Since that statement, the focus in the health care debate shifted from protests regarding a government takeover of health care to a deafening cry that the elderly would be euthanized. (See, for example, here and here.)

Several columnists addressed the “death panel” allegation, including a few—like Charles Lane, Mickey Kaus, and Eugene Robinson—who lent it some legitimate credibility.

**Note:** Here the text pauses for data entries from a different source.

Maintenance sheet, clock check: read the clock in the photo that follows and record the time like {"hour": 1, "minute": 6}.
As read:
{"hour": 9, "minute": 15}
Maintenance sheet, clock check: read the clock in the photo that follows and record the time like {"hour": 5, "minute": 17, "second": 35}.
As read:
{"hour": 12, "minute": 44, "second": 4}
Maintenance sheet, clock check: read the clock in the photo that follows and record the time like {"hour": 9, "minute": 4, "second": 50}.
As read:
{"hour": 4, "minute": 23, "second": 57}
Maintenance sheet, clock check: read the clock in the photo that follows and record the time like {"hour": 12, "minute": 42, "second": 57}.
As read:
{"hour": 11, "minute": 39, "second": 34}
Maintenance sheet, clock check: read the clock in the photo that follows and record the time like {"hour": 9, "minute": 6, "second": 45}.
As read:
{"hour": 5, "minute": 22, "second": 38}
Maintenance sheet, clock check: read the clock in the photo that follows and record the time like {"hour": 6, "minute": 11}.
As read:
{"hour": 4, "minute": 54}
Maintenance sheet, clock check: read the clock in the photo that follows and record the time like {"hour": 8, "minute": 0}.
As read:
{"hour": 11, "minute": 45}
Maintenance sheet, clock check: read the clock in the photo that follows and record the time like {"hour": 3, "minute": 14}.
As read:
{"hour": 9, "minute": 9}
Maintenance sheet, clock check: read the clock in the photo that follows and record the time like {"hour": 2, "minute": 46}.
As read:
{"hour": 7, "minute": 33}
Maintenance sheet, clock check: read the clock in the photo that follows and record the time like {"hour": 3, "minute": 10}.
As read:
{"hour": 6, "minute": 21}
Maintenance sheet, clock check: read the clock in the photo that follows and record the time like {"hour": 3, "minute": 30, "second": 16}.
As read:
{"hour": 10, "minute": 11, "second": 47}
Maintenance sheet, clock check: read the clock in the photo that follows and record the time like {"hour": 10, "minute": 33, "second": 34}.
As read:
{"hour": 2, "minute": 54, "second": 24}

Even our favorite funny men, including John Stewart and Stephen Colbert, addressed the topic.

Then . . . hell froze over when, out of left field, President Obama attempted to discredit Palin’s “death panel” claim. In a town hall meeting last week, he stated, “The rumor that has been circulating a lot lately is this idea that somehow the house of representatives voted for death panels that will basically pull the plug on grandma because we decided that we don't - it's too expensive to let her live anymore. I am not in favor of that.”

Look, when the President of the United States says the words “death panels” and “pull the plug on grandma” in the same sentence, he is obviously losing the battle.

Palin didn’t shy away from the criticism. She doubled down on her “death panel” assertion last week.

Then, this past Friday, just two days after Palin’s latest comments, and just about a week and a half after her initial “death panel” allegation, there was chatter that the Democrats decided to remove section 1233. And, just today, it appears the Democrats are dropping the public option altogether.

How does an unelected politician from Alaska who was ridiculed ad nauseum by liberal bloggers, columnists, anchors, and commentators and skewered on Saturday Night Live shift the health debate with just a few words? Moreover, how does she actually WIN the debate? And against an allegedly brilliant politician like Obama?

This woman clearly has the charisma many politicians wish they could buy. She rejuvenated Senator John McCain’s campaign, and many conservative voters believe she significantly helped the ticket. Yet who would have thought she could have such a dramatic effect on American politics without an official pulpit from which to lead?

The answer lies, first, in her ability to attract attention from both sides. When Palin speaks, people listen. Those on the right love her charisma and adherence to conservative values. Those on the left jump at the chance to ridicule her. (Why? What are they so afraid of?)

In addition, Palin chose the right words to ignite the debate. She vividly described an Orwellian future that most Americans fear. Couple that with the fact that section 1233 comes dangerously close to creating a framework similar to Britain’s National Institute for Health and Clinical Excellence (NICE), which sets cost controls on health care based on how much one year of a person’s life is worth, and you have a foundation upon which ordinary Americans will make their opposition felt.

These past two weeks, Palin demonstrated a keen understanding of how to communicate an effective message that alerts and persuades the American people. If she can do this with any regularity (and if Obama continues to attempt to ram socialist policies down our collective throats), she can take the country by storm in 2012. Whether liberals think she is stupid or irrelevant, they had better take notes. Palin is more relevant today than she was when McCain selected her as his running mate.

Oh, and given what happened the past two weeks, liberals might want to try a different strategy because ad hominem attacks like calling her "stupid" clearly haven't worked.